Yesterday was a hard day for me. I'm trying really hard to make healthy my nature instead of something I have to work ridiculously hard for, but I'm not there yet. Sometimes the difficulty wears me out, and I get really emotional about the whole thing. Here are a few confessions:
The last thing I want to do at 6:40 am when it's still dark and everyone else is still sleeping is get out of my nice warm bed and drive to the gym. It's been 2 months. It's not getting any easier. I still haven't missed a single day, but sometimes I really resent it. Nobody who sees me there would ever guess that about me though, because they are all really sweet, and I wouldn't want to bother them with my bad attitude. So I fake it. And maybe I'll always be faking it, but maybe someday I might be genuinely happy to be working out at 7 am. Haha.
My 18 month old hates chicken. I can't really blame her either, because I'm starting to get sick of it myself.

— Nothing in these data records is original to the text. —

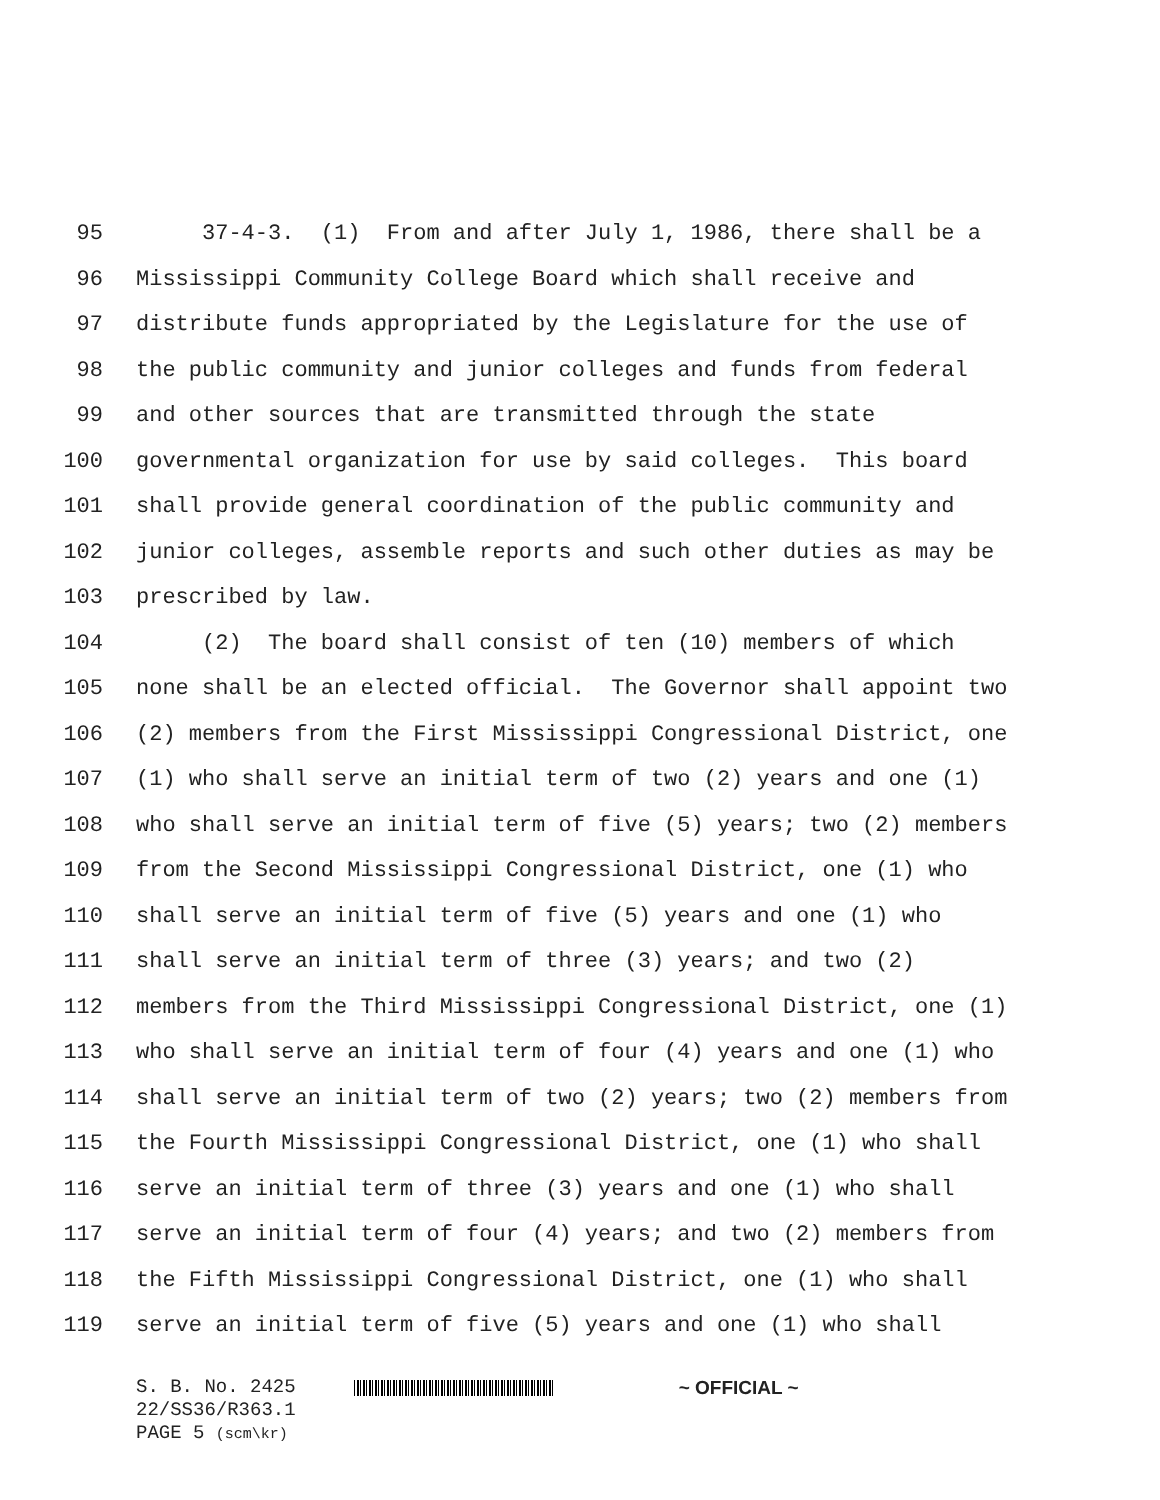95 37-4-3. (1) From and after July 1, 1986, there shall be a
96 Mississippi Community College Board which shall receive and
97 distribute funds appropriated by the Legislature for the use of
98 the public community and junior colleges and funds from federal
99 and other sources that are transmitted through the state
100 governmental organization for use by said colleges. This board
101 shall provide general coordination of the public community and
102 junior colleges, assemble reports and such other duties as may be
103 prescribed by law.
104 (2) The board shall consist of ten (10) members of which
105 none shall be an elected official. The Governor shall appoint two
106 (2) members from the First Mississippi Congressional District, one
107 (1) who shall serve an initial term of two (2) years and one (1)
108 who shall serve an initial term of five (5) years; two (2) members
109 from the Second Mississippi Congressional District, one (1) who
110 shall serve an initial term of five (5) years and one (1) who
111 shall serve an initial term of three (3) years; and two (2)
112 members from the Third Mississippi Congressional District, one (1)
113 who shall serve an initial term of four (4) years and one (1) who
114 shall serve an initial term of two (2) years; two (2) members from
115 the Fourth Mississippi Congressional District, one (1) who shall
116 serve an initial term of three (3) years and one (1) who shall
117 serve an initial term of four (4) years; and two (2) members from
118 the Fifth Mississippi Congressional District, one (1) who shall
119 serve an initial term of five (5) years and one (1) who shall
S. B. No. 2425 ~ OFFICIAL ~
22/SS36/R363.1
PAGE 5 (scm\kr)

Cooking healthy food takes more time than I can give some days. I don't want to cook lunch. I want to eat a peanut butter and strawberry jam sandwich on two pieces of real bread with a nice glass of milk and some fruit. Or share mac n cheese with my daughter. I don't want to cook breakfast either. I want to eat a bowl of cereal and call it good. My dad came home from a month long business trip once and said he never wanted to see scrambled eggs again. I'm starting to feel that way too. And you know, when I know that my daughter isn't going to eat the healthy dinner I cooked, I'm much less happy to cook it. I love to cook. But lately I've been so stressed out about what to eat that the joy is completely sucked out of the cooking/eating experience. It's just another chore I have to do every day.
I will never not want fries and a shake. When my husband brings them home with his dinner, and I eat my burger with half a bun, I get more mad than I should. He doesn't even really like fries all that much.
There is no food in my house. I say that way more often than I want to. I hate going to the grocery store, and I hate that I can spend so much and have to go back a week later.
Ok, I think that's enough confessing for now. Just for the record, the scale read 206 again this morning. I didn't really gain a pound last week, it's just that I don't go to the gym over the weekend, so my Monday weigh in is almost always a disappointment, and I need to get over it. Or start my weeks on Tuesdays.